From f87d686fe1e53f4793ed6fdfeaac3cf03af39c2e Mon Sep 17 00:00:00 2001
From: "Adam J. Stewart" <ajstewart426@gmail.com>
Date: Thu, 19 Dec 2024 19:58:01 +0100
Subject: [PATCH] Docs: remove mathcal (#2467)

---
 docs/tutorials/geospatial.ipynb |  2 +-
 docs/tutorials/pytorch.ipynb    | 10 +++++-----
 2 files changed, 6 insertions(+), 6 deletions(-)

diff --git a/docs/tutorials/geospatial.ipynb b/docs/tutorials/geospatial.ipynb
index 844ce5b8747..880ad1ab998 100644
--- a/docs/tutorials/geospatial.ipynb
+++ b/docs/tutorials/geospatial.ipynb
@@ -126,7 +126,7 @@
     "\n",
     "Similar to radar, lidar is another active remote sensing method that replaces microwave pulses with lasers. By measuring the time it takes light to reflect off of an object and return to the sensor, we can generate a 3D point cloud mapping object structures. Mathematically, our dataset would then become:\n",
     "\n",
-    "$$\\mathcal{D} = \\left\\{\\left(x^{(i)}, y^{(i)}, z^{(i)}\\right)\\right\\}_{i=1}^N$$\n",
+    "$$D = \\left\\{\\left(x^{(i)}, y^{(i)}, z^{(i)}\\right)\\right\\}_{i=1}^N$$\n",
     "\n",
     "This technology is frequently used in several different application domains:\n",
     "\n",
diff --git a/docs/tutorials/pytorch.ipynb b/docs/tutorials/pytorch.ipynb
index db7bcdb4c88..b66d3cc95b8 100644
--- a/docs/tutorials/pytorch.ipynb
+++ b/docs/tutorials/pytorch.ipynb
@@ -115,9 +115,9 @@
     "\n",
     "In order to learn by example, we first need examples.
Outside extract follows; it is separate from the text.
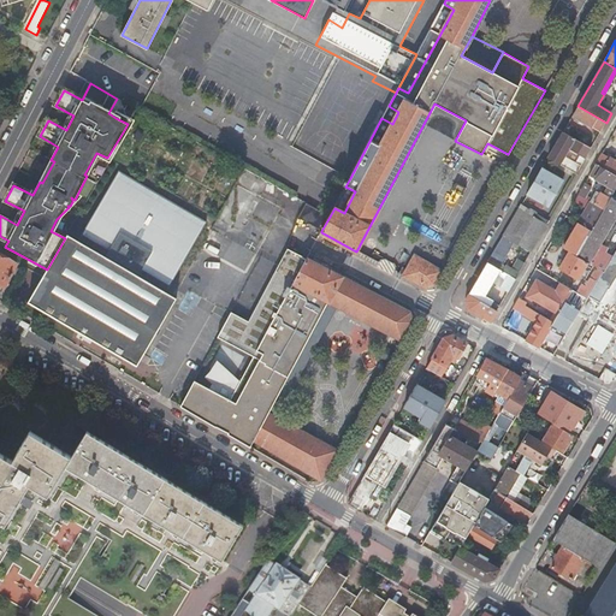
[(466,120),(434,104),(424,124),(455,141),(466,120)]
In machine learning, we construct datasets of the form:\n",
     "\n",
-    "$$\\mathcal{D} = \\left\\{\\left(x^{(i)}, y^{(i)}\\right)\\right\\}_{i=1}^N$$\n",
+    "$$D = \\left\\{\\left(x^{(i)}, y^{(i)}\\right)\\right\\}_{i=1}^N$$\n",
     "\n",
-    "Written in English, dataset $\\mathcal{D}$ is composed of $N$ pairs of inputs $x$ and expected outputs $y$. $x$ and $y$ can be tabular data, images, text, or any other object that can be represented mathematically.\n",
+    "Written in English, dataset $D$ is composed of $N$ pairs of inputs $x$ and expected outputs $y$. $x$ and $y$ can be tabular data, images, text, or any other object that can be represented mathematically.\n",
     "\n",
     "![EuroSAT](https://github.com/phelber/EuroSAT/blob/master/eurosat-overview.png?raw=true)\n",
     "\n",
@@ -261,11 +261,11 @@
     "\n",
     "If $y$ is our expected output (also called \"ground truth\") and $\\hat{y}$ is our predicted output, our goal is to minimize the difference between $y$ and $\\hat{y}$. This difference is referred to as *error* or *loss*, and the loss function tells us how big of a mistake we made. For regression tasks, a simple mean squared error is sufficient:\n",
     "\n",
-    "$$\\mathcal{L}(y, \\hat{y}) = \\left(y - \\hat{y}\\right)^2$$\n",
+    "$$L(y, \\hat{y}) = \\left(y - \\hat{y}\\right)^2$$\n",
     "\n",
     "For classification tasks, such as EuroSAT, we instead use a negative log-likelihood:\n",
     "\n",
-    "$$\\mathcal{L}_c(y, \\hat{y}) = - \\sum_{c=1}^C \\mathbb{1}_{y=\\hat{y}}\\log{p_c}$$\n",
+    "$$L_c(y, \\hat{y}) = - \\sum_{c=1}^C \\mathbb{1}_{y=\\hat{y}}\\log{p_c}$$\n",
     "\n",
     "where $\\mathbb{1}$ is the indicator function and $p_c$ is the probability with which the model predicts class $c$. By normalizing this over the log probability of all classes, we get the cross-entropy loss."
    ]
@@ -289,7 +289,7 @@
     "\n",
     "In order to minimize our loss, we compute the gradient of the loss function with respect to model parameters $\\theta$. We then take a small step $\\alpha$ (also called the *learning rate*) in the direction of the negative gradient to update our model parameters in a process called *backpropagation*:\n",
     "\n",
-    "$$\\theta \\leftarrow \\theta - \\alpha \\nabla_\\theta \\mathcal{L}(y, \\hat{y})$$\n",
+    "$$\\theta \\leftarrow \\theta - \\alpha \\nabla_\\theta L(y, \\hat{y})$$\n",
     "\n",
     "When done one image or one mini-batch at a time, this is known as *stochastic gradient descent* (SGD)."
    ]